20 June 2010

Talking To My Father

Today I made it a point of calling my father when my mother was out.   Even though my relationship with my father has improved greatly, I still talk much more, much longer and in more intimate detail with my mother than I do with my father.  Most likely, it will always be that way.  But, because today is Father's Day, I wanted to get into a conversation with my father that wasn't just an afterthought of calling my mother.

He was apologetic about the fact that my mother wasn't there.  Of course, it made no sense:  After all, he didn't tell her to go shopping.  But, given our history, I can understand why he'd still think I was calling to talk to my mother and that I was talking to him only because he happened to answer the phone.

Sometimes I wish I could've had a different relationship from the one I had with him when I was growing up.  Then again, I could say that about nearly all of the relationships I had.  In fact, I could say that I wish many other things had been different.  But, of course, that would have meant my being--or, at least, living as--a different person from the one I had been.  I think he understands that now.  I know my mother does.  Sometimes she berates herself for not knowing--about me, about her own life and life generally--what she knows now.  And he has wished that he could have been a different sort of father from the one he had been to me and my brothers.

Still, even though I  would have liked for him to understand me better than he did--and that I could have spared myself and others, especially my mother, all sorts of pain--I don't regret any of it.  Perhaps that seems contradictory. But I know that had I not lived the life I lived until my transition, I couldn't have understood, much less helped him or her or anyone else to understand, why I need to live the life I'm living now--which, of course, is to say, to understand that I am the person I am.  

That may have been more difficult for my father to learn because, first of all, we didn't have the kind of relationship that my mother and I have shared.  But, equally important, I, and then he, had to learn that I simply could not be the sort of man he might have hoped I would become because, well, I simply couldn't have become any sort of man at all.  And I think he now understands that I really tried--and, it seems, he respects that, and the fact that I've been doing what I need to do in order to be successful in any sense of the word.
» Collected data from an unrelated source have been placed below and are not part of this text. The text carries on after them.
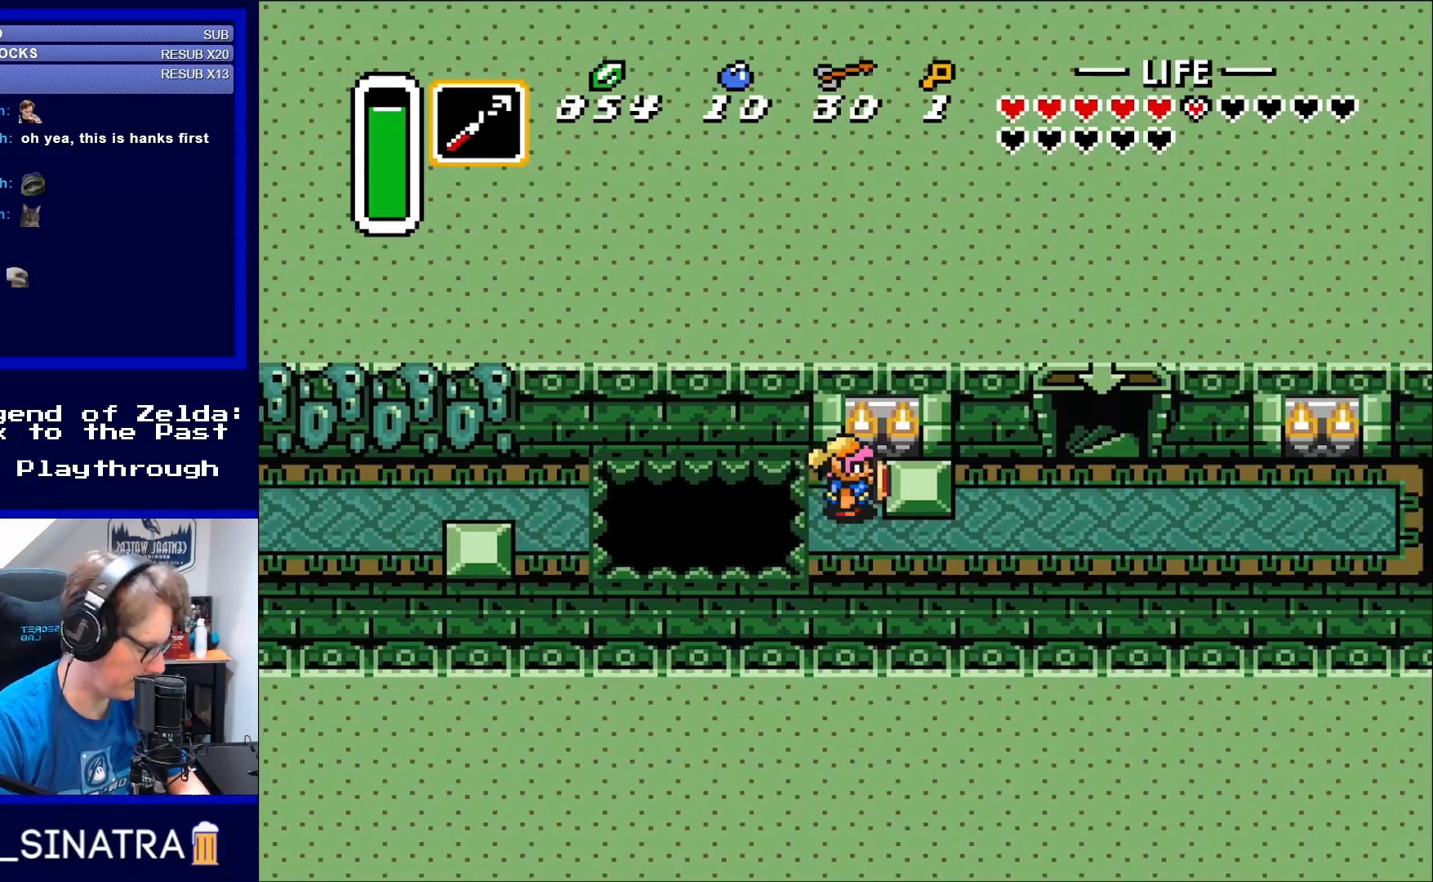
{"buttons": ["DPAD_DOWN"], "events": [[283, "DPAD_DOWN", "down"]]}
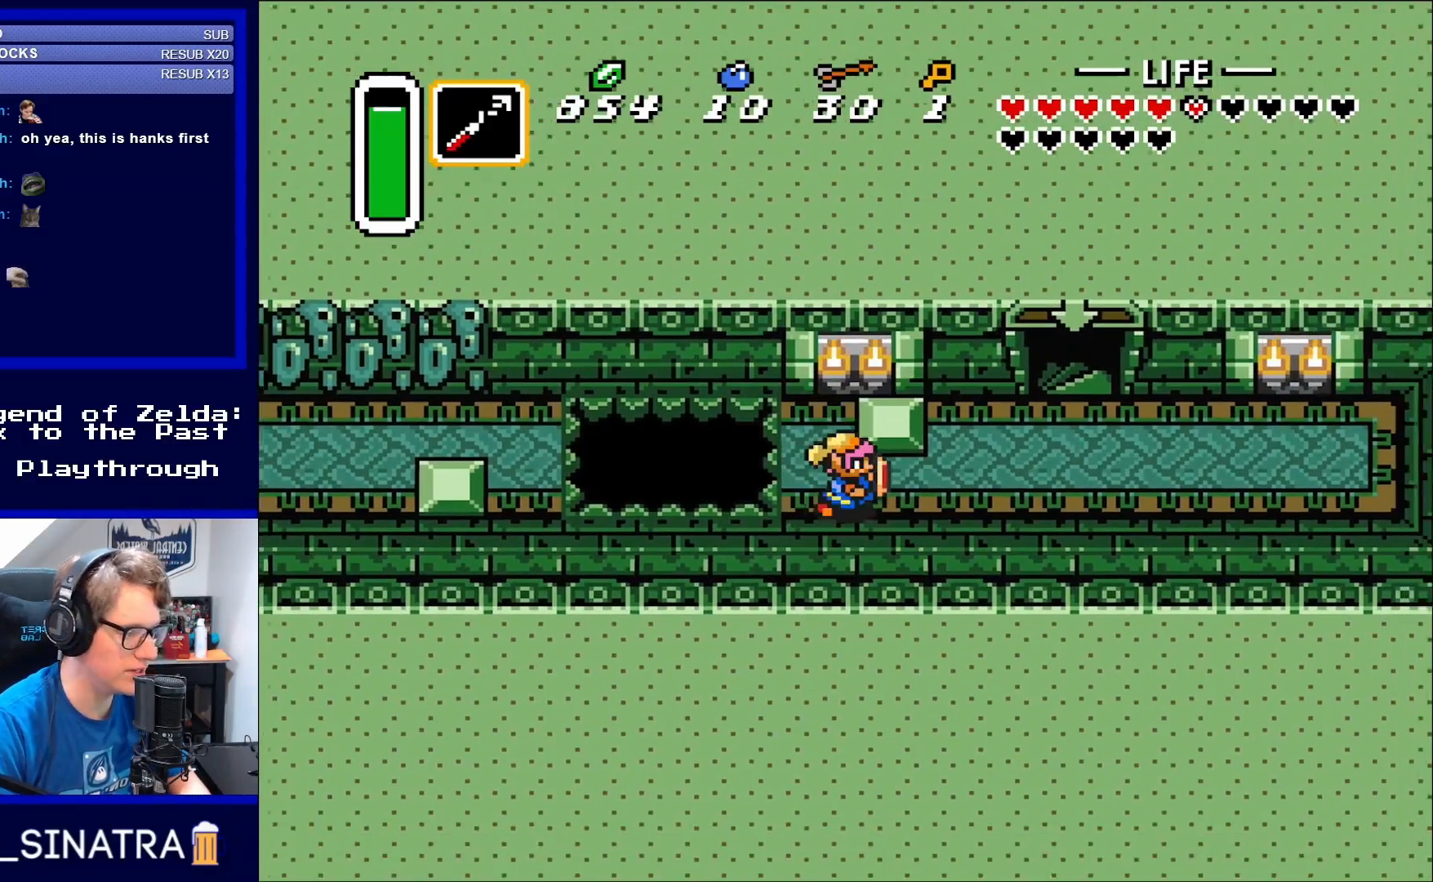
{"buttons": ["DPAD_RIGHT"], "events": [[50, "DPAD_RIGHT", "down"], [83, "DPAD_DOWN", "up"]]}
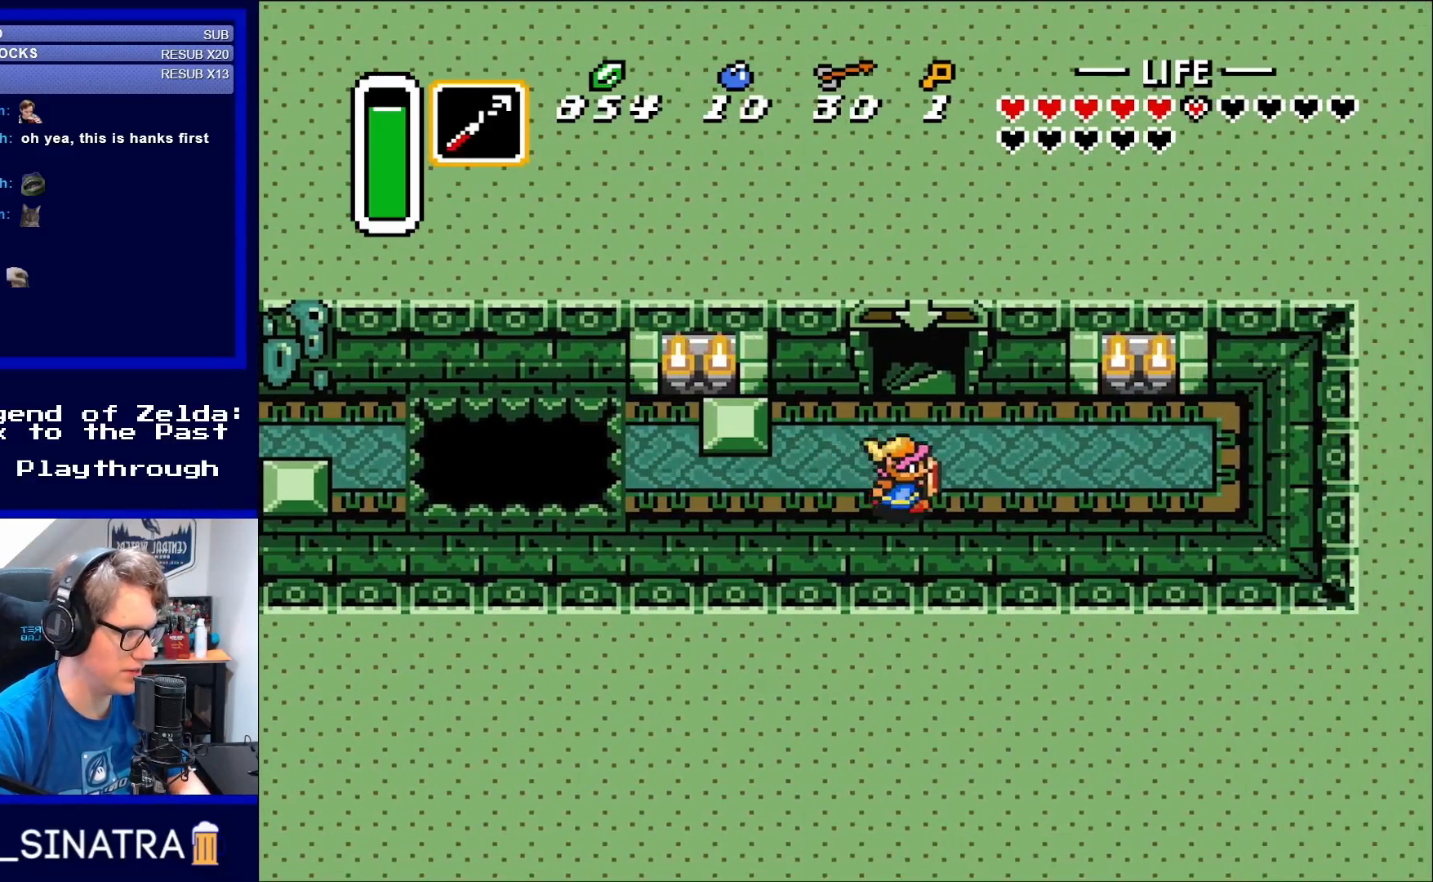
{"buttons": ["DPAD_RIGHT"], "events": [[250, "DPAD_UP", "down"], [317, "DPAD_RIGHT", "up"], [383, "DPAD_RIGHT", "down"], [383, "DPAD_UP", "up"], [450, "DPAD_DOWN", "down"], [483, "DPAD_DOWN", "up"]]}
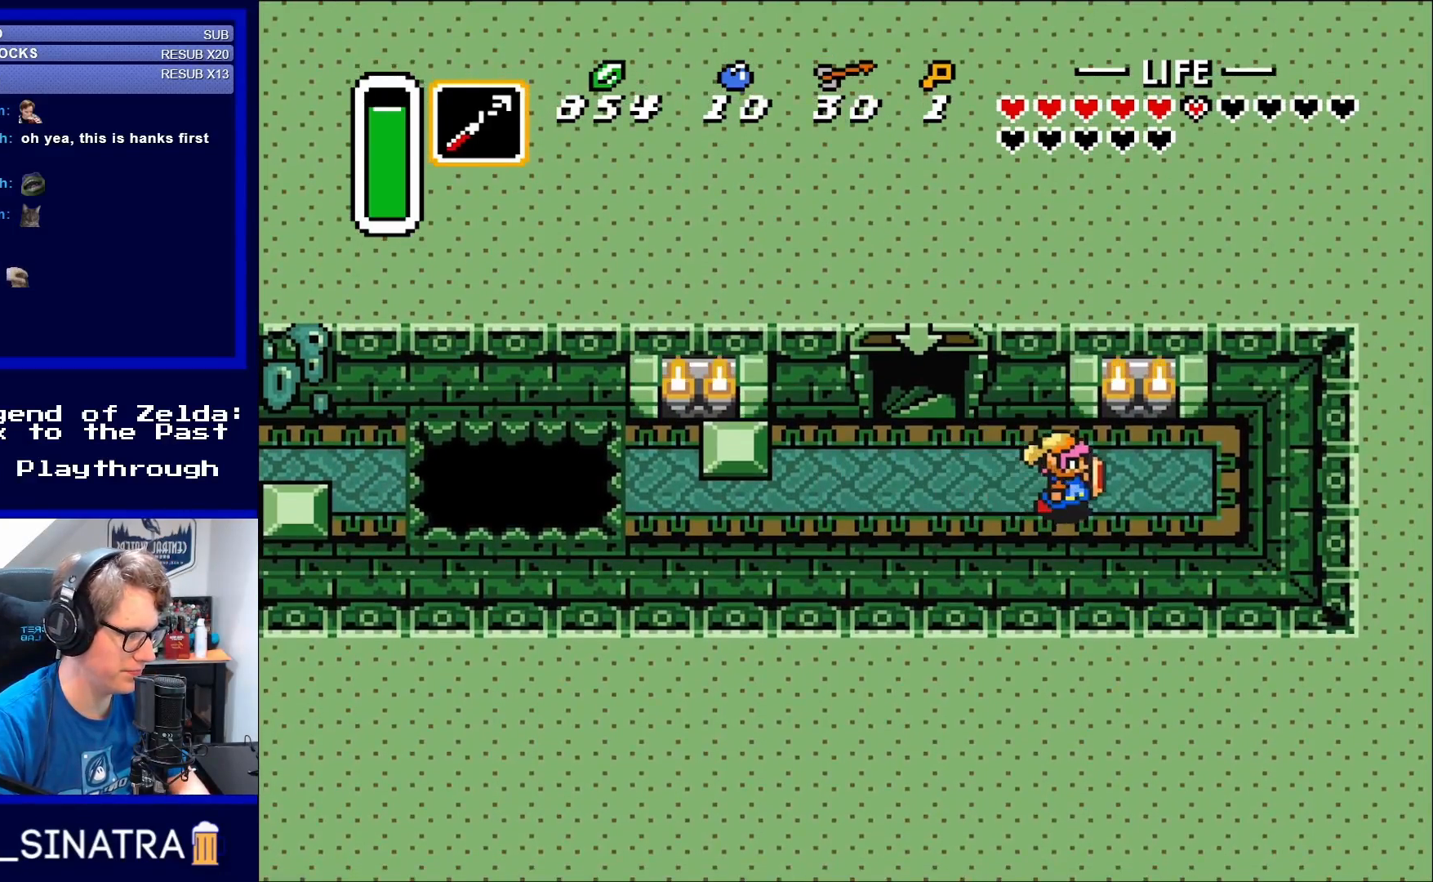
{"buttons": ["B", "DPAD_RIGHT"], "events": [[283, "DPAD_UP", "down"], [367, "DPAD_UP", "up"], [450, "B", "down"]]}
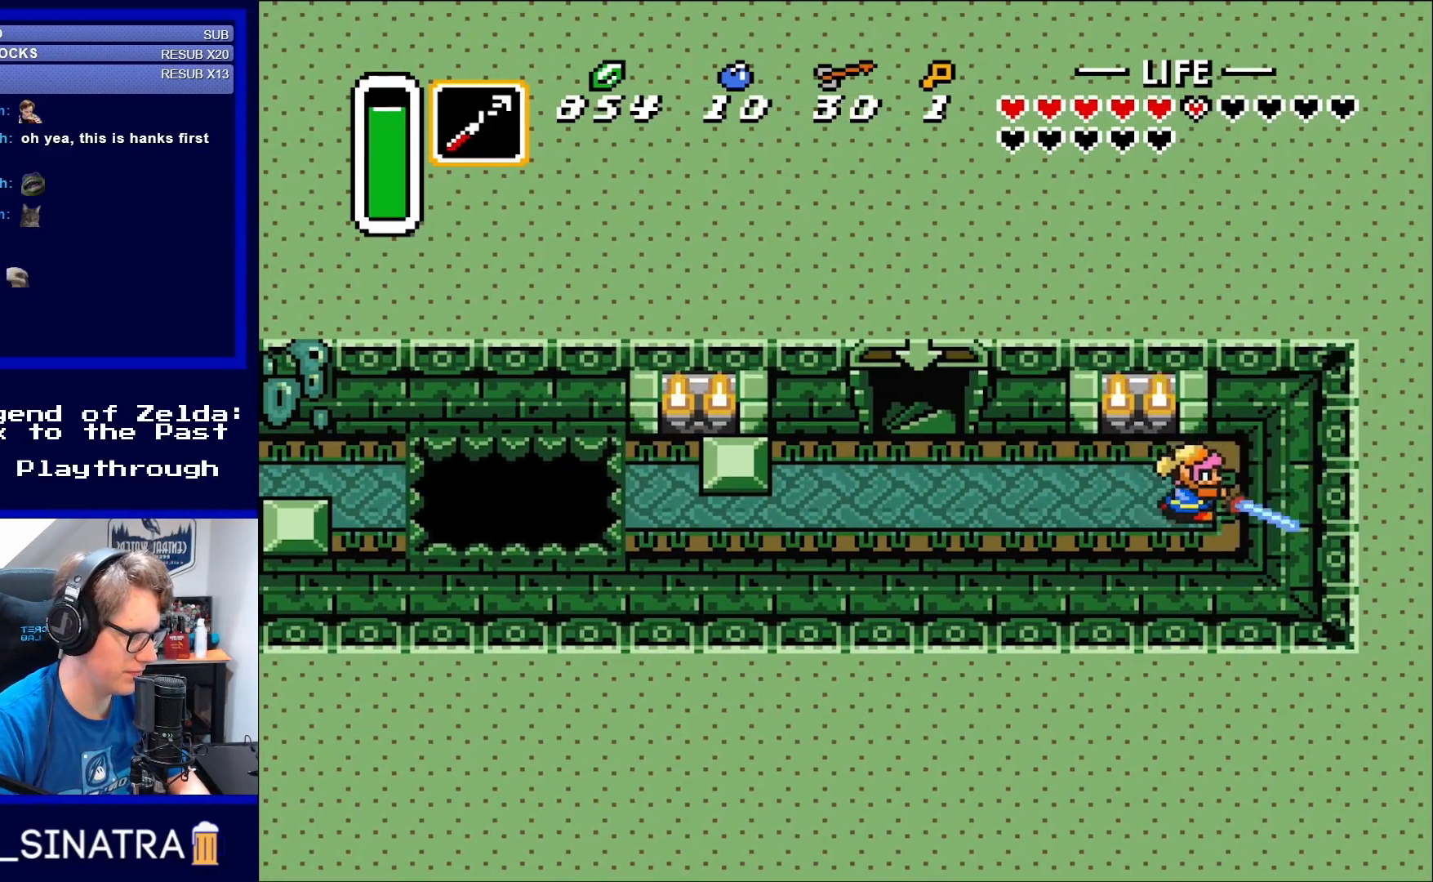
{"buttons": ["B", "DPAD_RIGHT"], "events": []}
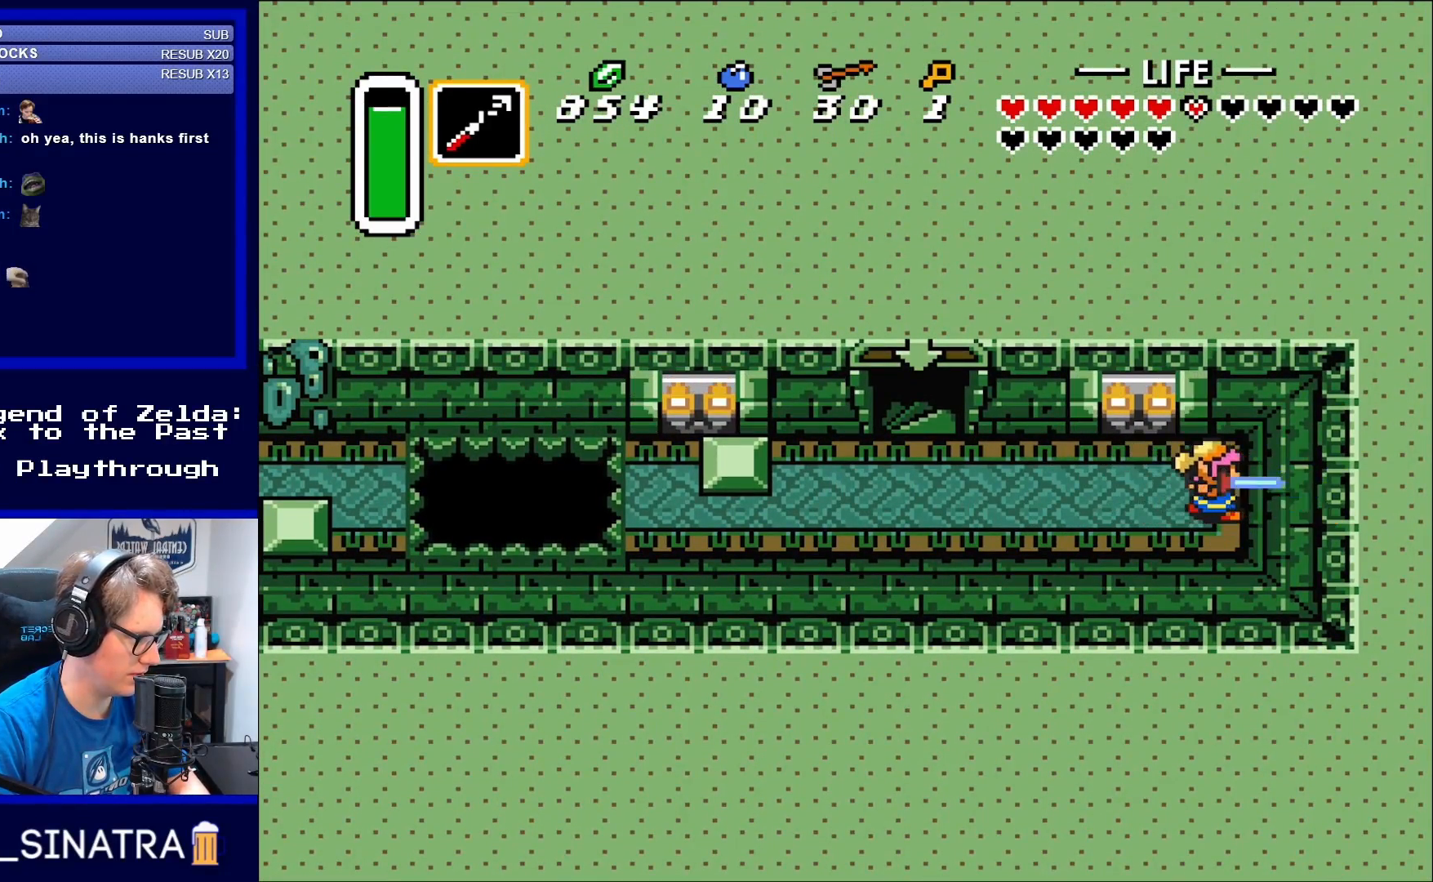
{"buttons": ["DPAD_LEFT"], "events": [[250, "DPAD_RIGHT", "up"], [283, "DPAD_LEFT", "down"], [317, "B", "up"]]}
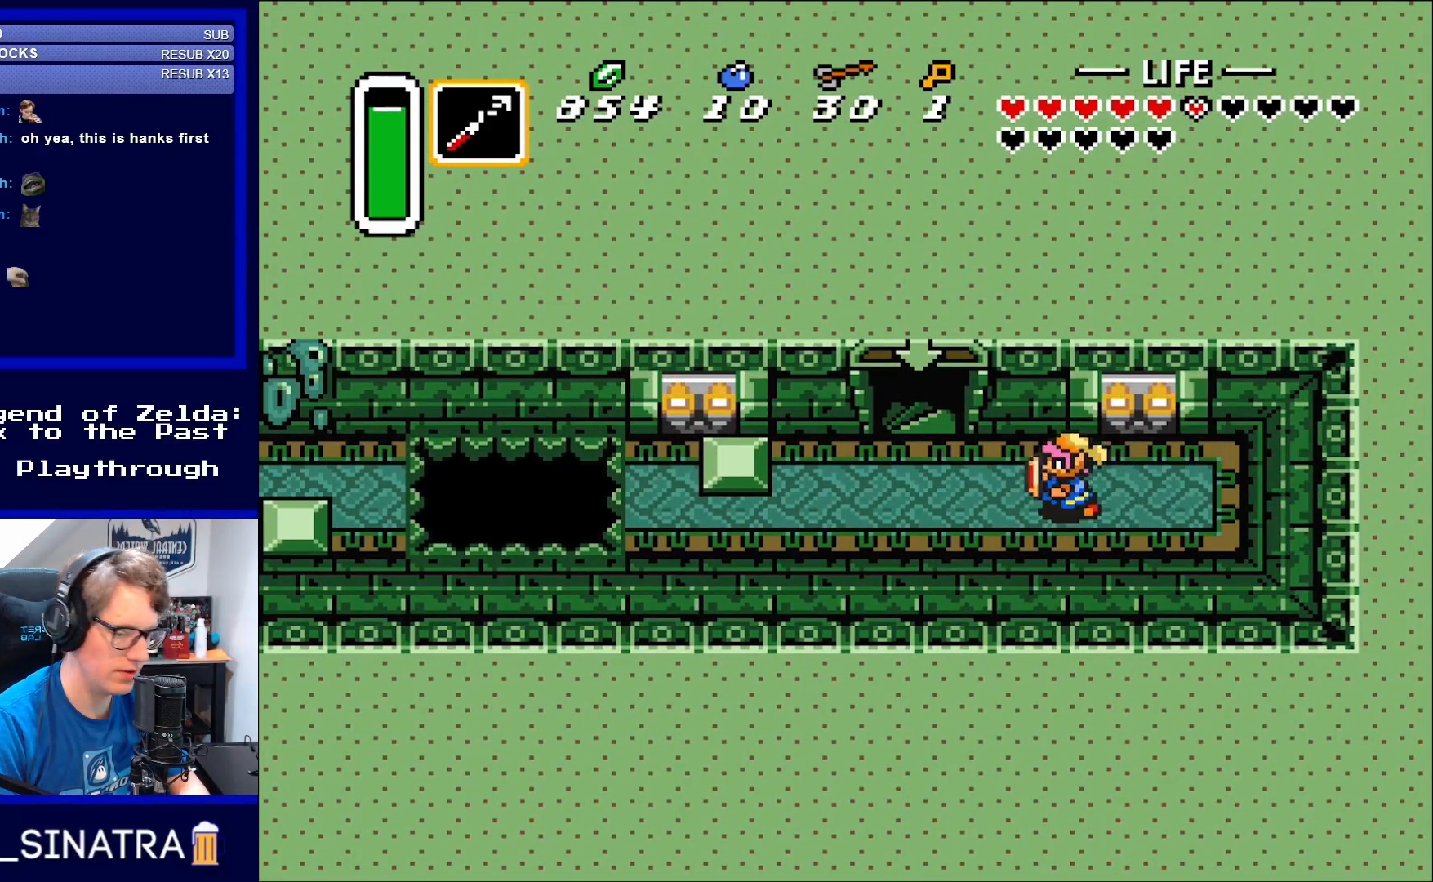
{"buttons": [], "events": [[317, "X", "down"], [367, "DPAD_LEFT", "up"], [383, "X", "up"]]}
The man has tried.  That's really all I can ask of anybody.  And, I'd say, he's learned and showed me a facet of himself I didn't think he had--or, perhaps, that I couldn't allow myself to see:  that he is a man who's capable of compassion, if not empathy.  Right now, that seems to be working pretty well. 

Perhaps I'll never be able to say, as Cordelia says to Lear, "My love's richer than my tongue."  But if we have more respect and understanding for each other than we did before, then I think he's definitely achieved something.